§ TASK INPUT
════

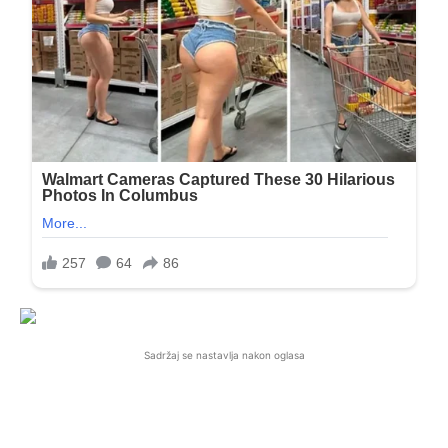
Sadržaj se nastavlja nakon oglasa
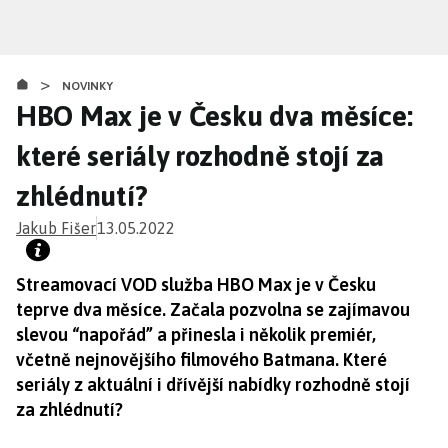
Přejít
k
hlavnímu
>
obsahu
NOVINKY
HBO Max je v Česku dva měsíce:
které seriály rozhodně stojí za
zhlédnutí?
Jakub Fišer
13.05.2022
Streamovací VOD služba HBO Max je v Česku
teprve dva měsíce. Začala pozvolna se zajímavou
slevou “napořád” a přinesla i několik premiér,
včetně nejnovějšího filmového Batmana. Které
seriály z aktuální i dřívější nabídky rozhodně stojí
za zhlédnutí?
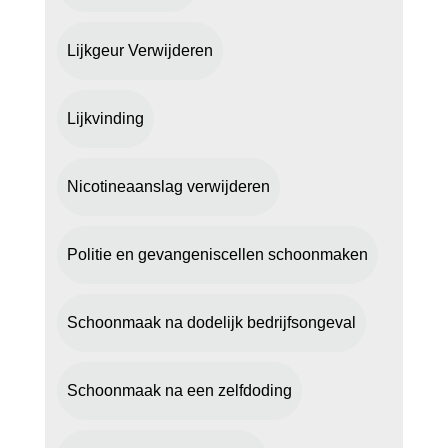
Lijkgeur Verwijderen
Lijkvinding
Nicotineaanslag verwijderen
Politie en gevangeniscellen schoonmaken
Schoonmaak na dodelijk bedrijfsongeval
Schoonmaak na een zelfdoding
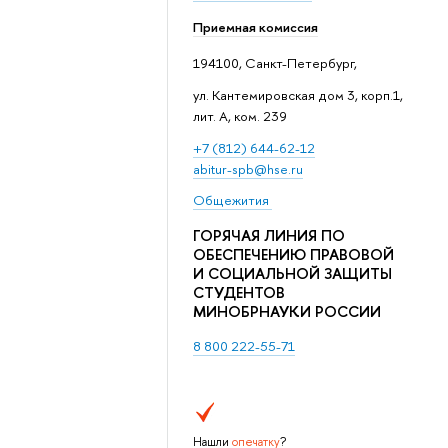
Приемная комиссия
194100, Санкт-Петербург,
ул. Кантемировская дом 3, корп.1,
лит. А, ком. 239
+7 (812) 644-62-12
abitur-spb@hse.ru
Общежития
ГОРЯЧАЯ ЛИНИЯ ПО
ОБЕСПЕЧЕНИЮ ПРАВОВОЙ
И СОЦИАЛЬНОЙ ЗАЩИТЫ
СТУДЕНТОВ
МИНОБРНАУКИ РОССИИ
8 800 222-55-71
Нашли
опечатку
?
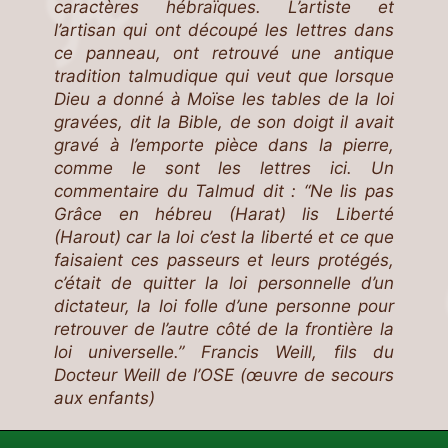
caractères hébraïques. L’artiste et
l’artisan qui ont découpé les lettres dans
ce panneau, ont retrouvé une antique
tradition talmudique qui veut que lorsque
Dieu a donné à Moïse les tables de la loi
gravées, dit la Bible, de son doigt il avait
gravé à l’emporte pièce dans la pierre,
comme le sont les lettres ici. Un
commentaire du Talmud dit : “Ne lis pas
Grâce en hébreu (Harat) lis Liberté
(Harout) car la loi c’est la liberté et ce que
faisaient ces passeurs et leurs protégés,
c’était de quitter la loi personnelle d’un
dictateur, la loi folle d’une personne pour
retrouver de l’autre côté de la frontière la
loi universelle.” Francis Weill, fils du
Docteur Weill de l’OSE (œuvre de secours
aux enfants)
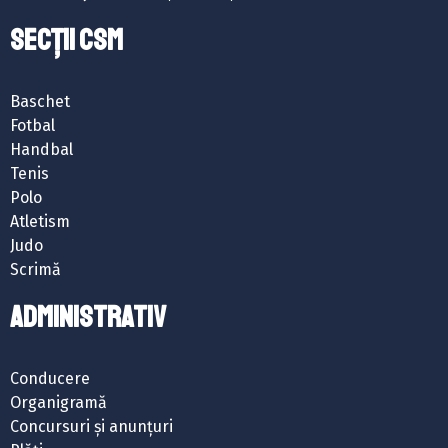
SECȚII CSM
Baschet
Fotbal
Handbal
Tenis
Polo
Atletism
Judo
Scrimă
ADMINISTRATIV
Conducere
Organigramă
Concursuri și anunțuri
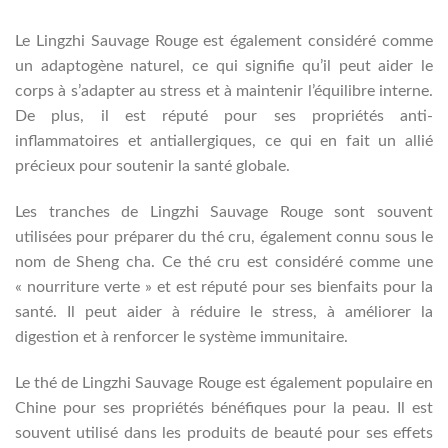
Le Lingzhi Sauvage Rouge est également considéré comme
un adaptogène naturel, ce qui signifie qu’il peut aider le
corps à s’adapter au stress et à maintenir l’équilibre interne.
De plus, il est réputé pour ses propriétés anti-
inflammatoires et antiallergiques, ce qui en fait un allié
précieux pour soutenir la santé globale.
Les tranches de Lingzhi Sauvage Rouge sont souvent
utilisées pour préparer du thé cru, également connu sous le
nom de Sheng cha. Ce thé cru est considéré comme une
« nourriture verte » et est réputé pour ses bienfaits pour la
santé. Il peut aider à réduire le stress, à améliorer la
digestion et à renforcer le système immunitaire.
Le thé de Lingzhi Sauvage Rouge est également populaire en
Chine pour ses propriétés bénéfiques pour la peau. Il est
souvent utilisé dans les produits de beauté pour ses effets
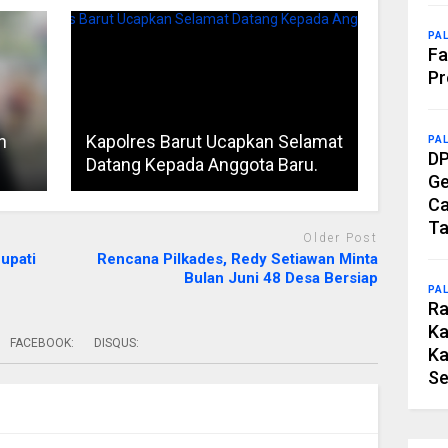
PA
Fa
Pr
h
Kapolres Barut Ucapkan Selamat
PA
DP
Datang Kepada Anggota Baru.
Ge
Ca
Ta
Older Post
upati
Rencana Pilkades, Redy Setiawan Minta
Bulan Juni 48 Desa Bersiap
PA
Ra
Ka
FACEBOOK:
DISQUS:
Ka
Se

════

§ EXERCISE
Leave out the pictures and repeat exactly the lines from the first line of the data through the line containing "dictateur, la loi folle d’une personne pour". Add nothing else.

§ ANSWER SECTION
Sadržaj se nastavlja nakon oglasa
Přejít
k
hlavnímu
>
obsahu
NOVINKY
HBO Max je v Česku dva měsíce:
které seriály rozhodně stojí za
zhlédnutí?
Jakub Fišer
13.05.2022
Streamovací VOD služba HBO Max je v Česku
teprve dva měsíce. Začala pozvolna se zajímavou
slevou “napořád” a přinesla i několik premiér,
včetně nejnovějšího filmového Batmana. Které
seriály z aktuální i dřívější nabídky rozhodně stojí
za zhlédnutí?
Lijkgeur Verwijderen
Lijkvinding
Nicotineaanslag verwijderen
Politie en gevangeniscellen schoonmaken
Schoonmaak na dodelijk bedrijfsongeval
Schoonmaak na een zelfdoding
Приемная комиссия
194100, Санкт-Петербург,
ул. Кантемировская дом 3, корп.1,
лит. А, ком. 239
+7 (812) 644-62-12
abitur-spb@hse.ru
Общежития
ГОРЯЧАЯ ЛИНИЯ ПО
ОБЕСПЕЧЕНИЮ ПРАВОВОЙ
И СОЦИАЛЬНОЙ ЗАЩИТЫ
СТУДЕНТОВ
МИНОБРНАУКИ РОССИИ
8 800 222-55-71
Нашли
опечатку
?
caractères hébraïques. L’artiste et
l’artisan qui ont découpé les lettres dans
ce panneau, ont retrouvé une antique
tradition talmudique qui veut que lorsque
Dieu a donné à Moïse les tables de la loi
gravées, dit la Bible, de son doigt il avait
gravé à l’emporte pièce dans la pierre,
comme le sont les lettres ici. Un
commentaire du Talmud dit : “Ne lis pas
Grâce en hébreu (Harat) lis Liberté
(Harout) car la loi c’est la liberté et ce que
faisaient ces passeurs et leurs protégés,
c’était de quitter la loi personnelle d’un
dictateur, la loi folle d’une personne pour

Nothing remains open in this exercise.